How often do I think that hospitality is being attentive to those who knock on my door. But that’s a minimalistic understanding of the hospitality of God.

Abraham teaches us that hospitality is looking out from his tent for the stranger, for the wayfarer. It means taking the initiative to welcome the other. We need not wait until someone comes asking help or a cup of water. We are called to follow the example of Abraham and go out and bring in the stranger.

Isn’t this what Pope Francis has been telling us. We need to go out from where we are, from the walls of our churches and our homes?

Isn’t this what the current refugee and migrant crises call us to do – not building walls, but strangers – refugees and migrants – into our midst?

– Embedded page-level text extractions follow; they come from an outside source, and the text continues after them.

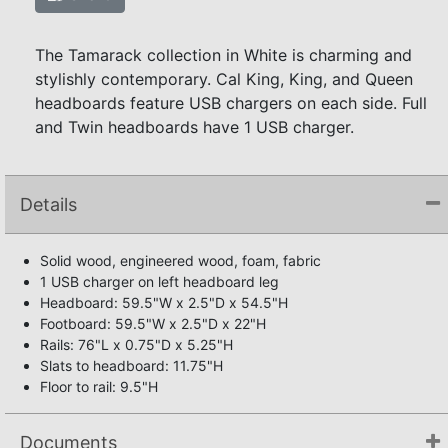
The Tamarack collection in White is charming and
stylishly contemporary. Cal King, King, and Queen
headboards feature USB chargers on each side. Full
and Twin headboards have 1 USB charger.
Details
Solid wood, engineered wood, foam, fabric
1 USB charger on left headboard leg
Headboard: 59.5"W x 2.5"D x 54.5"H
Footboard: 59.5"W x 2.5"D x 22"H
Rails: 76"L x 0.75"D x 5.25"H
Slats to headboard: 11.75"H
Floor to rail: 9.5"H
Documents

Isn’t this what I am called to do as a deacon – to go out, running like the old Abraham, to serve those who stand outside in the heat of the day?

Isn’t that what God does for us – running out of heaven, coming down to earth, to show us love and rescue us from sin and separation?

Do not neglect hospitality,
for through it some have entertained angels unaware.
Hebrews 13:2

 


 

The photo is of a miniature that I purchased in Jerusalem, in the Church of the Dormition, many years ago – the work of a local artist.